Vou partir do princípio que o leitor conhece as linhas gerais da peça, até porque para fazer uma retrospectiva inteligível seria preciso uma edição completa do SAPO24. Só para relembrar o essencial e enquadrar a importância do que aconteceu esta semana: o Presidente Bolsonaro, de direita radical tropical (isto é, um bocado abananada, com tons evangélicos), foi eleito em 2019, como reacção aos governos do PT, que governaram entre 2003 e 2016.
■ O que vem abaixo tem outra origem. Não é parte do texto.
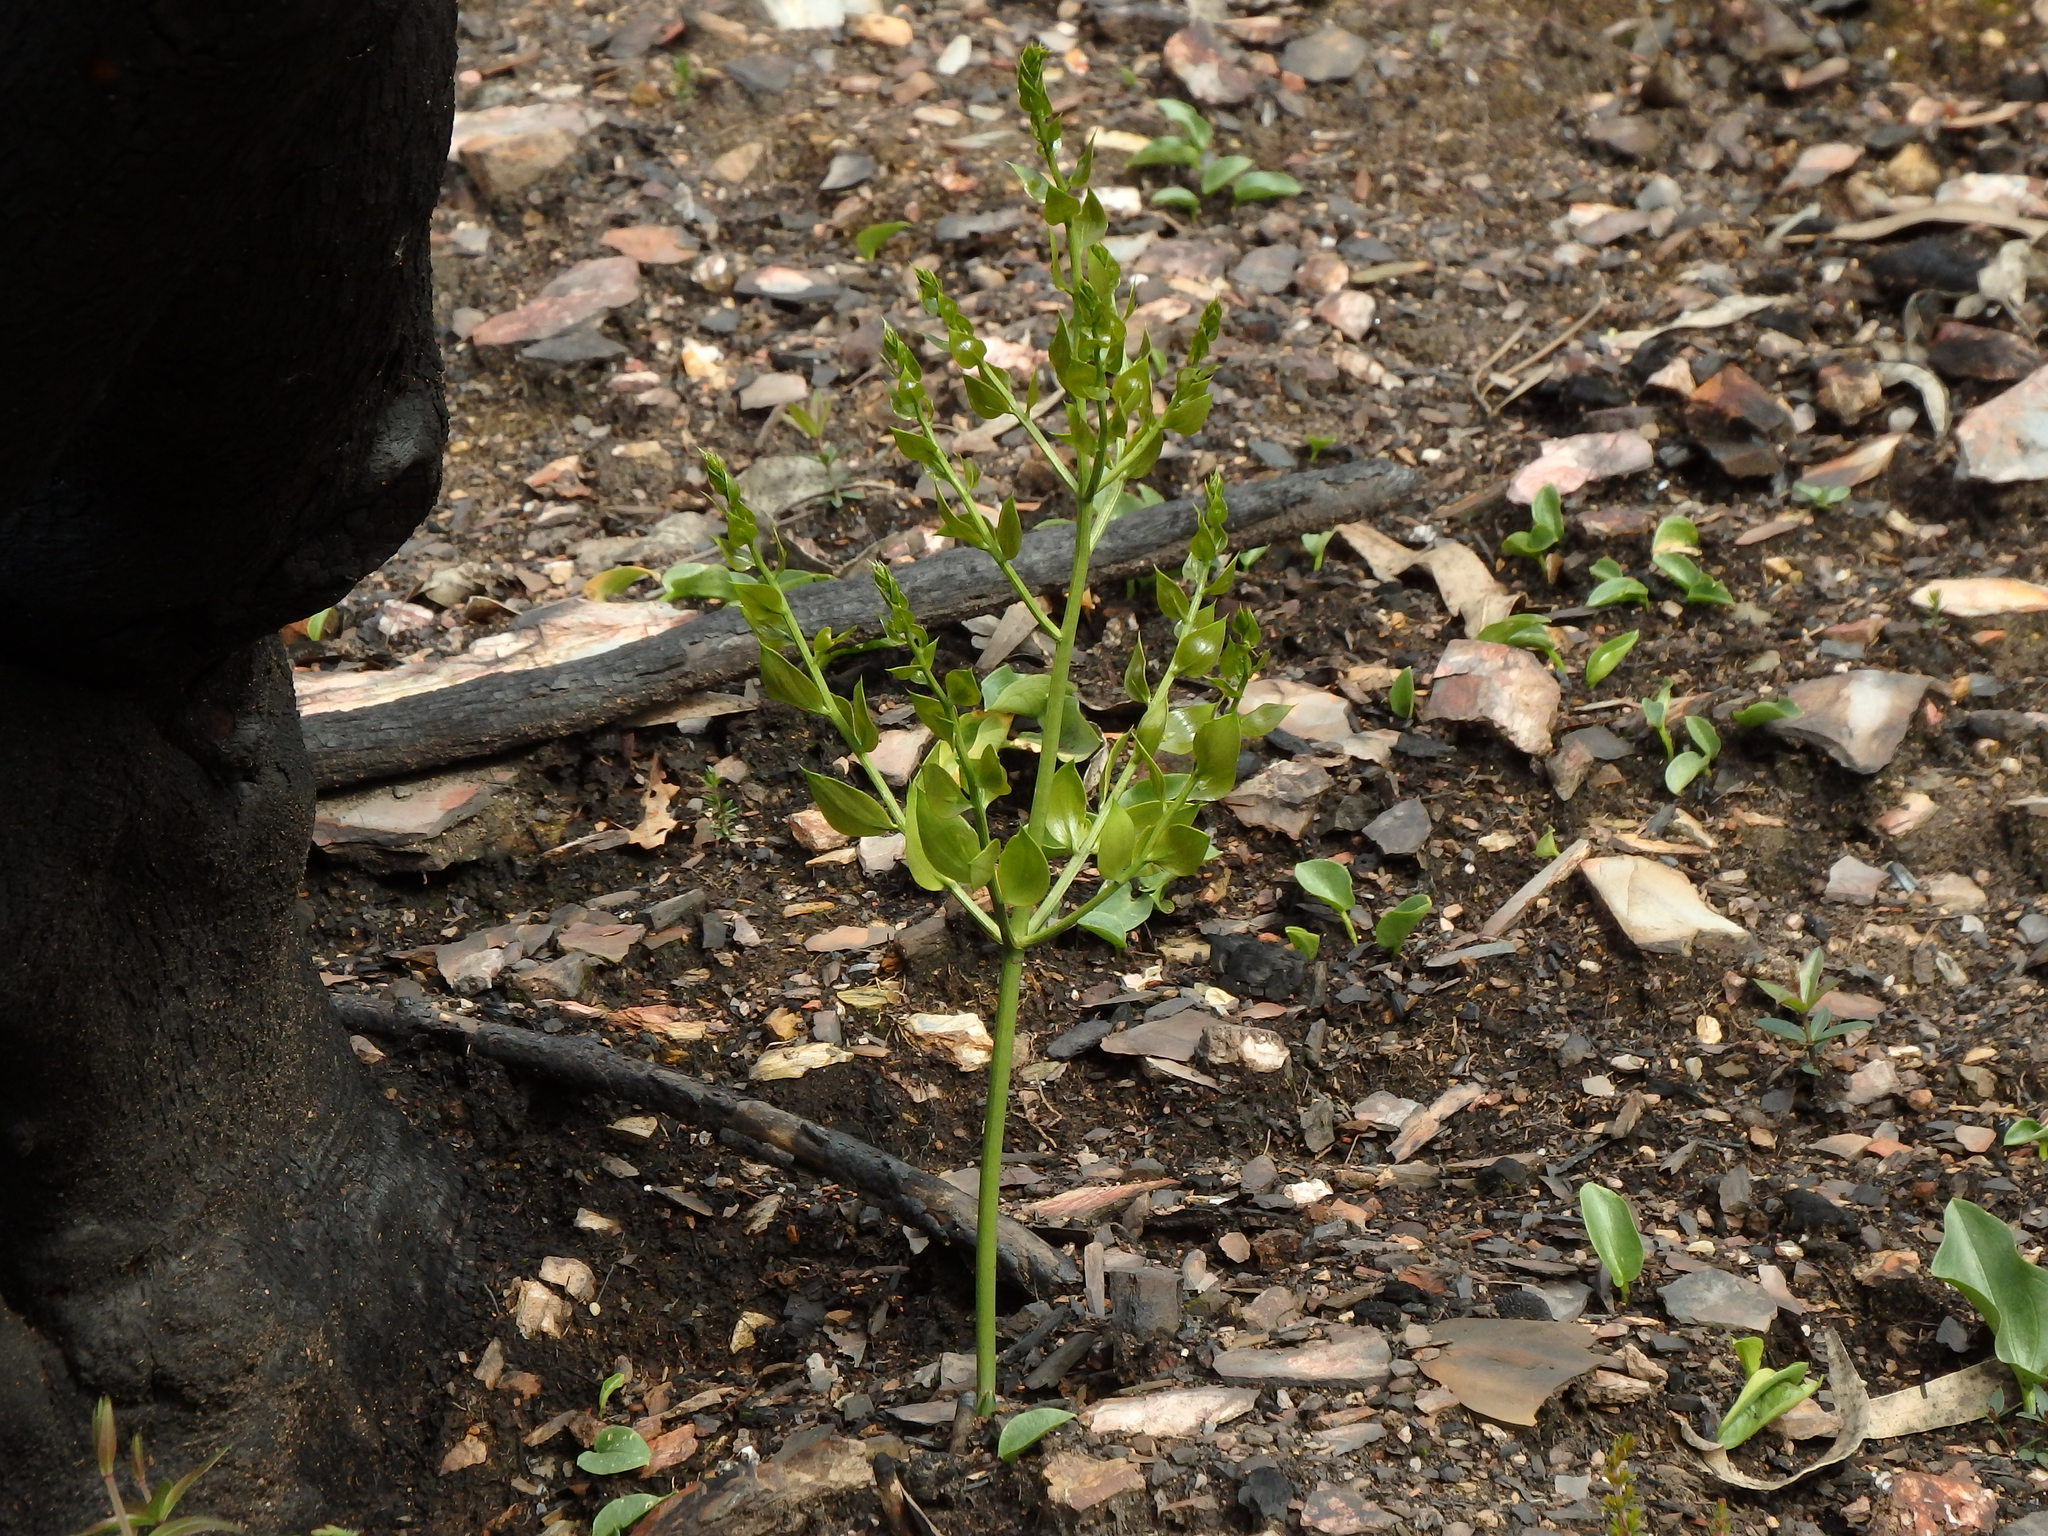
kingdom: Plantae
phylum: Tracheophyta
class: Liliopsida
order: Asparagales
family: Asparagaceae
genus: Ruscus
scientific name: Ruscus aculeatus
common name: Butcher's-broom
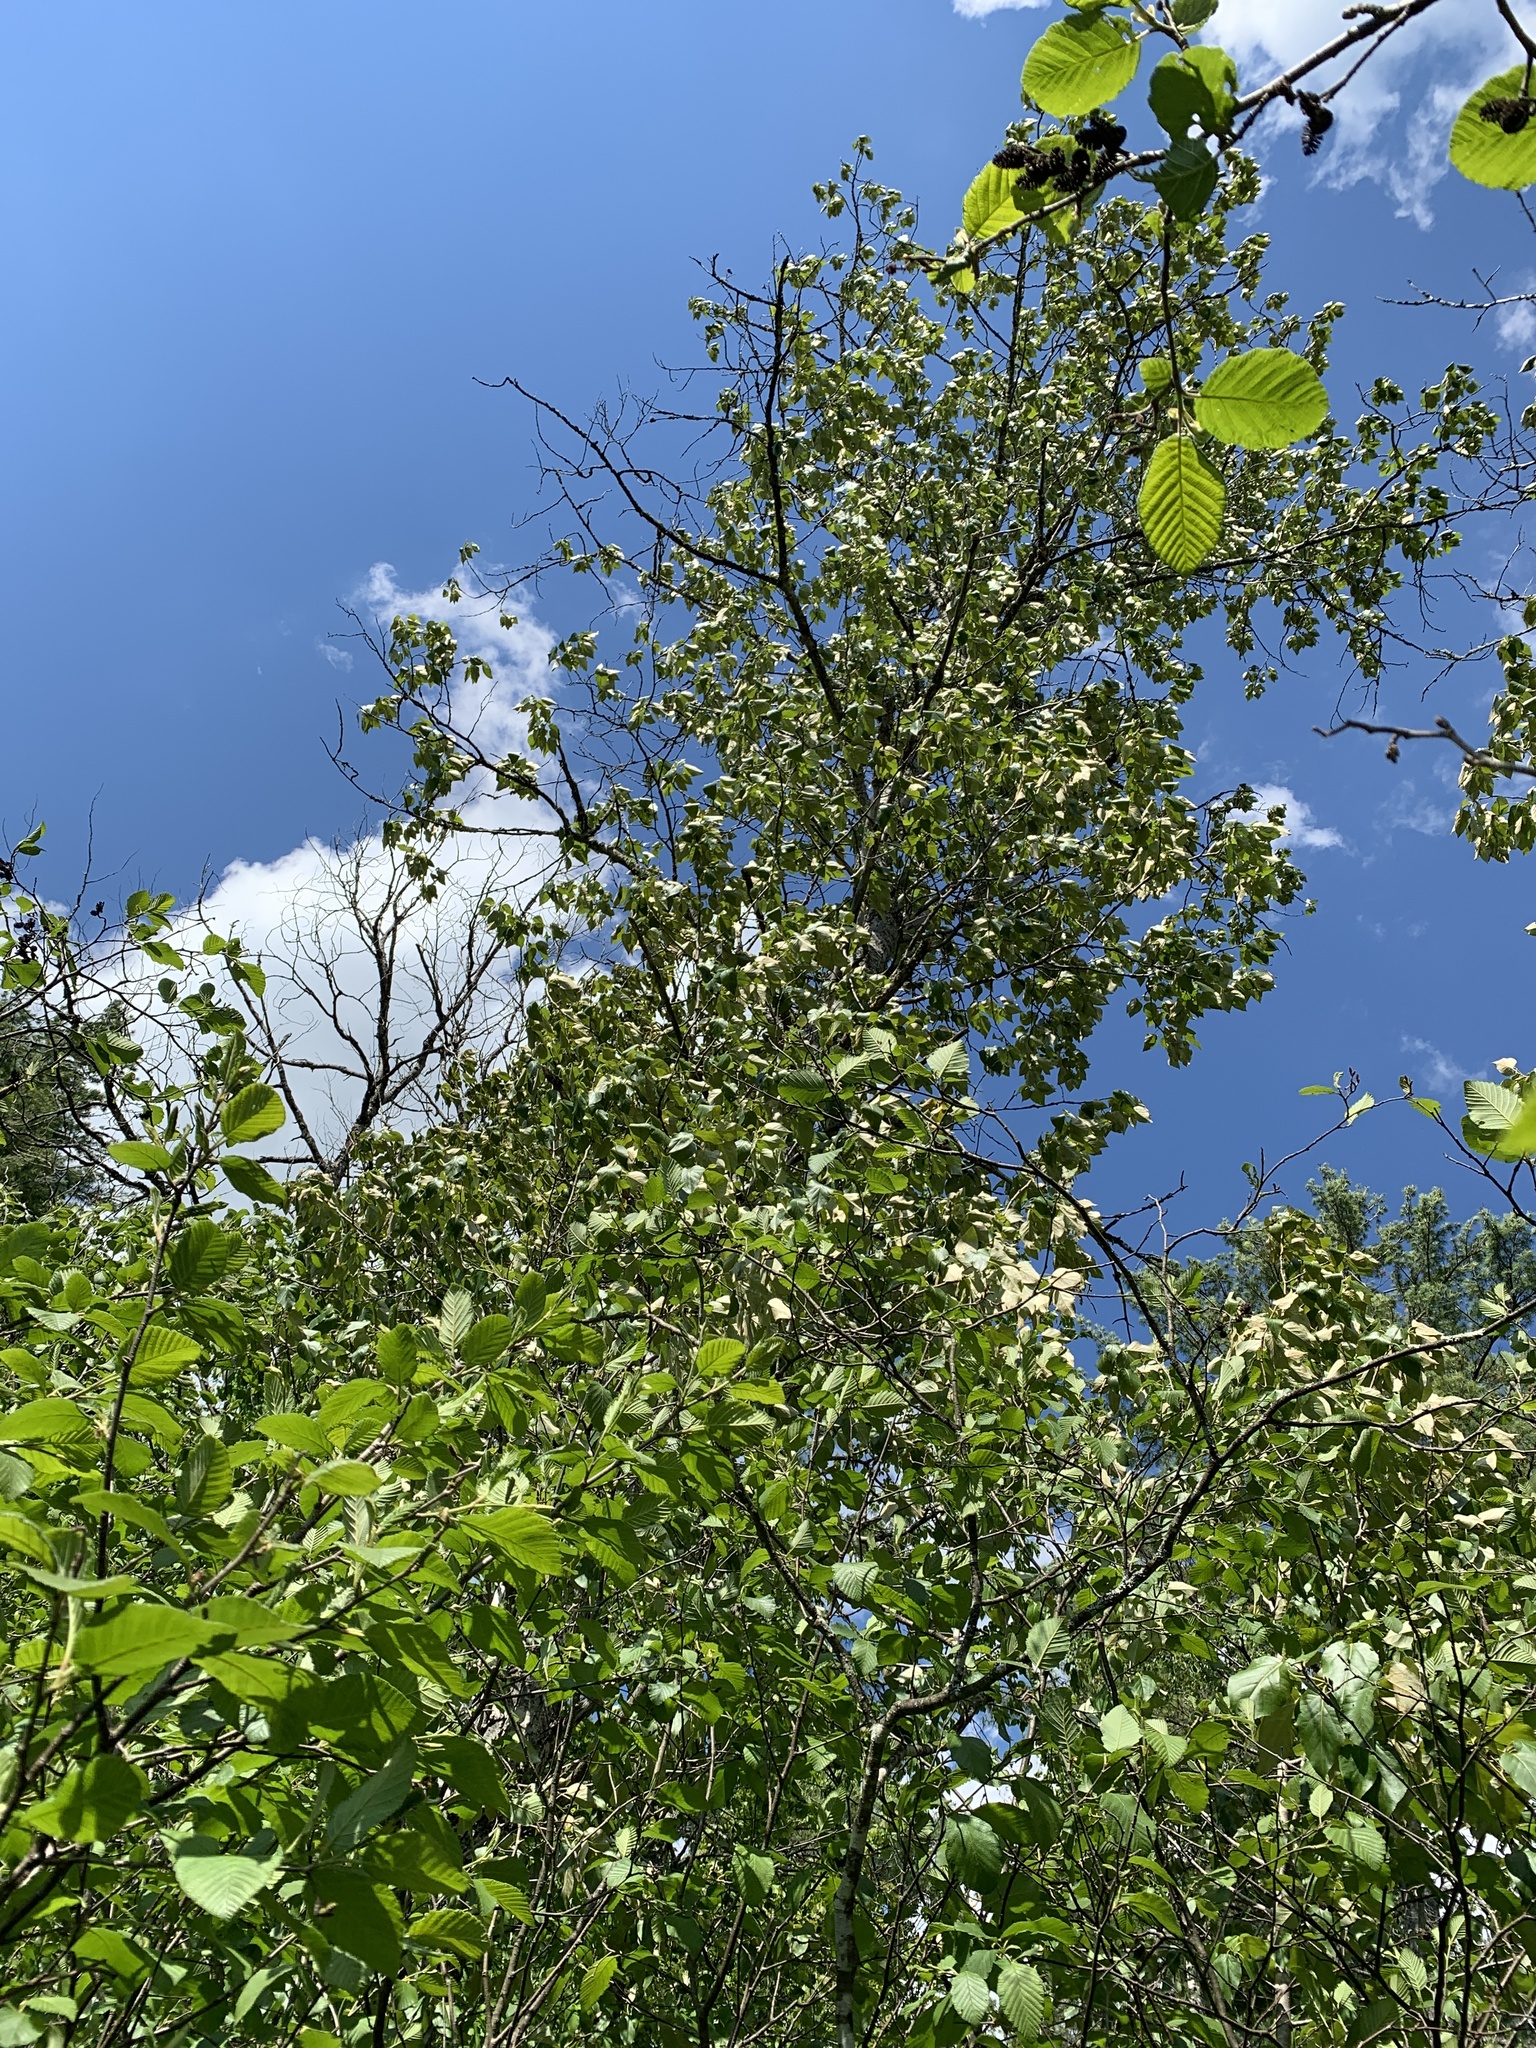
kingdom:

Discutir-se-á eternamente se os governos do PT foram bons ou maus, dependendo da ideologia de quem os analisa; mas é um facto que o vocabulário de esquerda e as profundas reformas sociais foram acompanhadas de um índice revelado de corrupção sem precedentes e que, em 2016, quando a presidente Dilma Roussef, sucessora e continuadora do antecessor Lula da Silva, foi deposta numa manobra política parlamentar de valor duvidoso – o “golpe” – a maioria da população estava cansada das promessas não cumpridas e tinha perdido a enorme esperança que representara a eleição de Lula. À queda de Dilma, seguiu-se um presidente sem carisma e de legitimidade duvidosa, Michel Temer, cujo mandato decorreu de 2016 a 2019. Era evidente que se Lula se candidatasse às eleições de 2019 ganharia, pois a sua popularidade é única na história do país e ultrapassa a repercussão negativa da corrupção faraónica do PT. O modo encontrado para impedir a sua recandidatura foi arranjar-lhe um processo judicial que culminou na sua condenação, tornando-o inibido do seu direito cívico de candidatura e consequente elegibilidade.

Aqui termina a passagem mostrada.